■ TASK DESCRIPTION
Rewrite the stretch from the line containing "Erforderliche Felder sind mit" through the end of the listing, switching "markiert" to "gekennzeichnet" and leaving everything else unchanged. Leave the pictures out of the answer.

Items from a dataset:

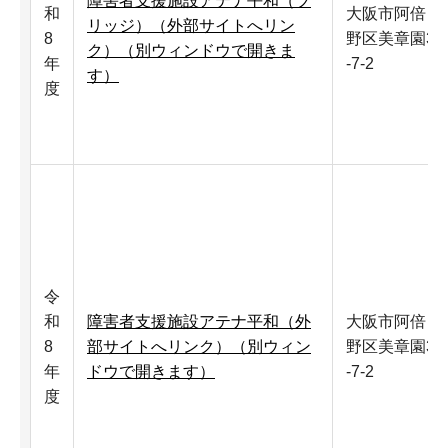
障害者支援施設アテナ平和（ブ
和
大阪市阿倍
リッジ）（外部サイトへリン
8
野区美章園3
ク）（別ウィンドウで開きま
年
-7-2
す）
度
令
和
障害者支援施設アテナ平和（外
大阪市阿倍
8
部サイトへリンク）（別ウィン
野区美章園3
年
ドウで開きます）
-7-2
度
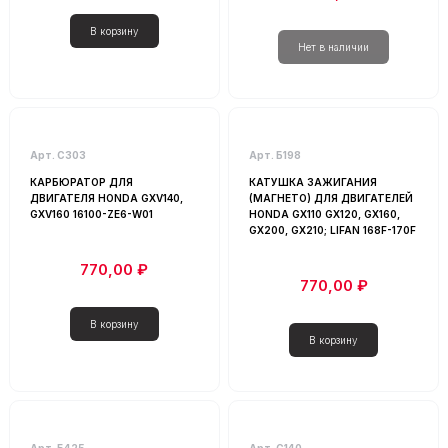
Арт. С303
Арт. Б198
КАРБЮРАТОР ДЛЯ
КАТУШКА ЗАЖИГАНИЯ
ДВИГАТЕЛЯ HONDA GXV140,
(МАГНЕТО) ДЛЯ ДВИГАТЕЛЕЙ
GXV160 16100-ZE6-W01
HONDA GX110 GX120, GX160,
GX200, GX210; LIFAN 168F-170F
770,00 ₽
770,00 ₽
Арт. Б425
Арт. С140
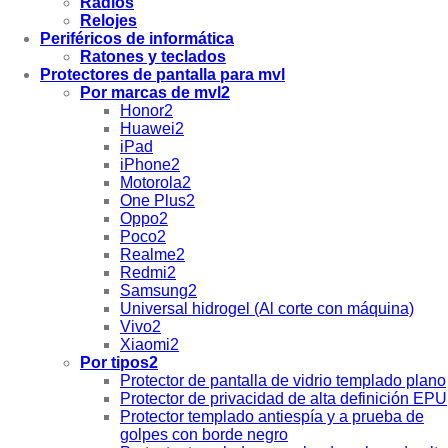
Radios
Relojes
Periféricos de informática
Ratones y teclados
Protectores de pantalla para mvl
Por marcas de mvl2
Honor2
Huawei2
iPad
iPhone2
Motorola2
One Plus2
Oppo2
Poco2
Realme2
Redmi2
Samsung2
Universal hidrogel (Al corte con máquina)
Vivo2
Xiaomi2
Por tipos2
Protector de pantalla de vidrio templado plano
Protector de privacidad de alta definición EPU
Protector templado antiespía y a prueba de
golpes con borde negro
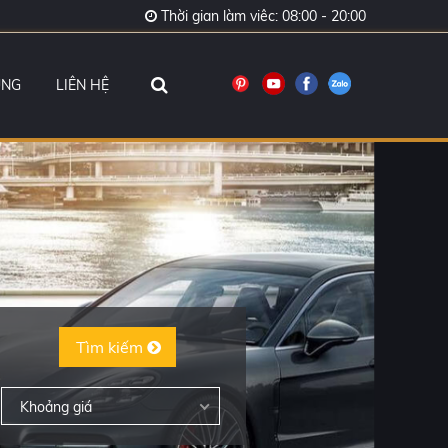
Thời gian làm viêc: 08:00 - 20:00
ỤNG
LIÊN HỆ
Tìm kiếm
Khoảng giá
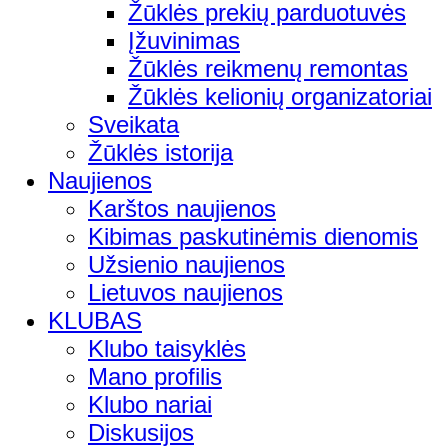
Žūklės prekių parduotuvės
Įžuvinimas
Žūklės reikmenų remontas
Žūklės kelionių organizatoriai
Sveikata
Žūklės istorija
Naujienos
Karštos naujienos
Kibimas paskutinėmis dienomis
Užsienio naujienos
Lietuvos naujienos
KLUBAS
Klubo taisyklės
Mano profilis
Klubo nariai
Diskusijos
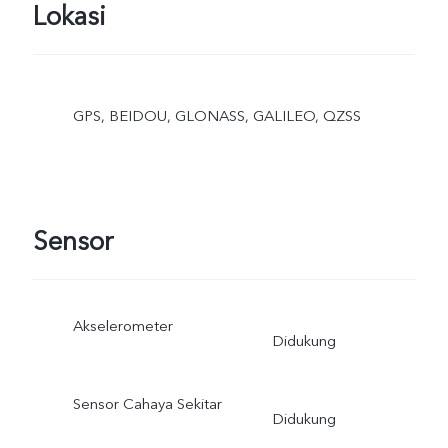
Lokasi
GPS, BEIDOU, GLONASS, GALILEO, QZSS
Sensor
Akselerometer
Didukung
Sensor Cahaya Sekitar
Didukung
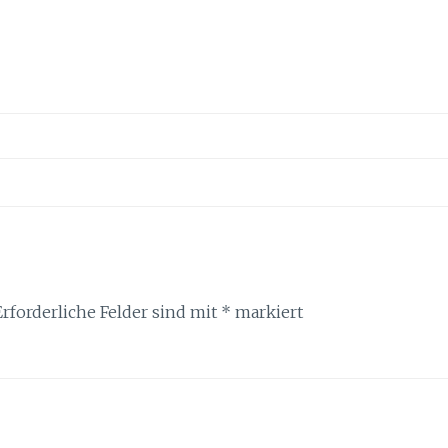
Erforderliche Felder sind mit
*
markiert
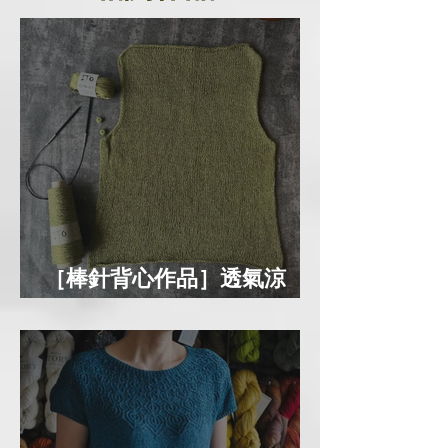
［棒針背心作品］透氣涼
爽，夏天必備的 SABAI TOP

■ RESPONSE TO THIS EXERCISE
Erforderliche Felder sind mit
*
gekennzeichnet
［棒針背心作品］透氣涼
爽，夏天必備的 SABAI TOP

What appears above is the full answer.